* **AUFGABEN**
A - Überarbeite die Passage aus dem Artikel über die Universität der Künste, beginnend mit „Ein weißes Nichts.“ und weiter bis einschließlich „Hilferuf, als Verzweiflungstat.“. Gib sie wieder und ersetze dabei „leere Wände“ durch „kahle Wände“.
B - Welchen Namen trägt laut dem Artikel über die Universität der Künste die alternative Schau, die die Kunststudenten in Wedding organisieren?
C - Schreibe den Artikel über die Universität der Künste im Anschluss an seinen letzten Satz weiter.

Aufstand der Klassenlosen

Ob Pensionierung, Mittelkürzung oder Ekel vor Klüngel und Ökonomisierungsdruck: Professoren verlassen die Universität der Künste. Die Fakultät Bildende Kunst steht kurz vor dem Ausnahmezustand – und demonstriert das Verschwinden der Kunst

VON JAN KEDVES

Ein weißes Nichts. Wer heute oder am Wochenende den traditionellen „Rundgang“ an der Universität der Künste besucht, wird sich die Augen reiben. In der Fakultät Bildende Kunst warten leere Wände. Und das keineswegs als Vorboten eines neuen Minimalismus, sondern schlicht und einfach: als Boykott, als Hilferuf, als Verzweiflungstat.

Mindestens sechs Klassen der Fakultät haben beschlossen, bei der diesjährigen Leistungsschau der Universität nichts zu zeigen. „Aktion weiße Wände“ nennt sich der Zusammenschluss der Kunststudenten, die nächste Woche, in einem selbst organisierten Raum in Wedding, eine alternative Schau namens „Außer Haus“ auf die Beine stellen. „Wir weigern uns, das marode System der UdK zu repräsentieren“, heißt es in einem alarmierenden Statement der Gruppe. Keine Frage: Im Studiengang Bildende Kunst brodelt es heftig.

Die Zusammenschrumpfung der Fakultät von drei Häusern auf eines, die Mittelkürzungen, das Parallellaufen des Meisterklassen-Systems der Künstler mit dem Bachelor/Master-System der Lehramtstudierenden und eine zunehmend rigider durchgreifende Verwaltung haben das Arbeitsklima an der Fakultät vergiftet.

Nach diversen Pensionierungen bleibt derzeit beinahe die Hälfte der Professuren an der Fakultät unbesetzt. Auf der anderen Seite schiebt die Verwaltung den Wunsch einzelner, verdienter Professoren nach Verlängerung ihrer Dienstzeit mit uneinsichtigen Begründungen auf die lange Bank. Im gerade abgelaufenen Semester standen 61 Studenten ohne Klasse, sprich: ohne Professor da. Und das an einer Hochschule, die sich nach wie vor als beste Ausbildungsstätte für Bildende Kunst in Deutschland versteht.

* **EXTRAHIERTES MATERIAL**

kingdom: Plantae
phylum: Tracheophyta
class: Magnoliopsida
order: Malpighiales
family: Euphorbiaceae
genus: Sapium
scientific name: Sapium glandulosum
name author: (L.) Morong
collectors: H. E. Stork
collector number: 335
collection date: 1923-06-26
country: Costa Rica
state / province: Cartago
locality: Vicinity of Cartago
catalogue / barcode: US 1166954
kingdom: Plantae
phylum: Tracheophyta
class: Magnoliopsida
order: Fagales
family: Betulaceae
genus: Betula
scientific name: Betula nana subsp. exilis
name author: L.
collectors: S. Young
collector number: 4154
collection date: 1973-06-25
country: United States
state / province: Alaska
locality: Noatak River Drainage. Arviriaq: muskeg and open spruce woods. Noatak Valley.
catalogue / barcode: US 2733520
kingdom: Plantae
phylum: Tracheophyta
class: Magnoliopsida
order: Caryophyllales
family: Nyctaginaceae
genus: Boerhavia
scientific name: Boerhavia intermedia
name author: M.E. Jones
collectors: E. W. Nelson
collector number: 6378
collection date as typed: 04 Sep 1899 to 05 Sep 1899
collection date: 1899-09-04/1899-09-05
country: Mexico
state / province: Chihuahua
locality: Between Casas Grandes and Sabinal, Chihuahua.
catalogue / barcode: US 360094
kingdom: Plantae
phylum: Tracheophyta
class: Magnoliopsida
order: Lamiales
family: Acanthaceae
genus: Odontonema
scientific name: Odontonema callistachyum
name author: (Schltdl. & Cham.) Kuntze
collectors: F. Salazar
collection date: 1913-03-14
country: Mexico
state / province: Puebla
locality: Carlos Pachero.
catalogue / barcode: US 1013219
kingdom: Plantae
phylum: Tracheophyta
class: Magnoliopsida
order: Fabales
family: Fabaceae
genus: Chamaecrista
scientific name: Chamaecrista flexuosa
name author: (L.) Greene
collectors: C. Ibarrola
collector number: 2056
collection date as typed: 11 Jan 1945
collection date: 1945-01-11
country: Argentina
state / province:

* **LÖSUNGEN**
A -
Ein weißes Nichts. Wer heute oder am Wochenende den traditionellen „Rundgang“ an der Universität der Künste besucht, wird sich die Augen reiben. In der Fakultät Bildende Kunst warten kahle Wände. Und das keineswegs als Vorboten eines neuen Minimalismus, sondern schlicht und einfach: als Boykott, als Hilferuf, als Verzweiflungstat.

B - „Außer Haus“

C -
„Es herrscht keine produktive Stimmung in diesem Haus“, bestätigt Katharina Jedermann, künstlerische Lehrkraft am zur Fakultät gehörenden Institut für Kunst im Kontext. Sylvia Schedelbauer, Mitorganisatorin eines Symposiums „UdK 3000“, das der aktuellen Krise auf den Grund gehen will, drückt es weit unverblümter aus: „Alle sind mit ihren Nerven am Ende. Es geht nichts mehr vorwärts.“

Das Hauptproblem scheint zu sein, dass die Kunststudenten das alte Meisterklassensystem als zu hermetisch empfinden und ein Bachelor- und Mastersystem, das auf wesentlich mehr Prüfungen aufbaut, ablehnen. Bei den Professoren der Lehramtstudiengänge, die sich mit den gewachsenen Präsenzpflichten schwer tun, hat die Einführung des BA/MA gar zu einem Kopf-in-den-Sand-Syndrom geführt hat. Elia Kragerud, Mitorganisatorin der „Aktion weiße Wände“: „Es findet keine Umstrukturierung statt in dem Sinne, dass beispielsweise Blockveranstaltungen gefördert werden, zu denen alle Studenten Zugang haben.“

So richtig zum Überkochen brachte die Stimmung allerdings erst die Nachricht, dass die Studenten ab dem kommenden Wintersemester auf drei international angesehene Künstlerprofessoren verzichten müssen: Daniel Richter, Stan Douglas und Anthony Cragg, in deren Glanz die UdK erst seit kurzem strahlt, haben schon wieder gekündigt – aus, so ist man sich in der Studentenschaft sicher, Protest gegen den von ihnen erwarteten Spagat zwischen dem Ideal der freien Kunstlehre und dem gleichzeitig wachsenden Ökonomisierungsdruck. Die Klasse für Fotografie und Neue Medien von Stan Douglas, die gegen die Kündigung ihres Professors beim Präsidenten der UdK Protest einlegte, musste sich vorwerfen lassen, sich von Douglas instrumentalisieren zu lassen.

Um die Zahl der Klassenlosen nicht weiter ansteigen zu lassen, sind indes – so heißt es zumindest von Seiten der UdK-Pressestelle – die Studenten aufgefordert worden sein, Listen mit Wunschkandidaten einzureichen. Die sollen dann unbürokratisch dazu bewegt werden, als Gastprofessoren einzuspringen. Darüber hinaus teilte die UdK am Mittwoch stolz mit, der isländische Künstler Olafur Eliasson habe den Ruf zum Professor erhalten. Dass er zum 1. Oktober an der Fakultät seinen Dienst antrete, sei „relativ wahrscheinlich“. „Wir freuen uns auf einen jungen, weltweit sehr erfolgreichen und ungeheuer einfallsreichen Künstler – der glücklicherweise auch schon in Berlin lebt“, sagt UdK-Präsident Martin Rennert in der Pressemitteilung.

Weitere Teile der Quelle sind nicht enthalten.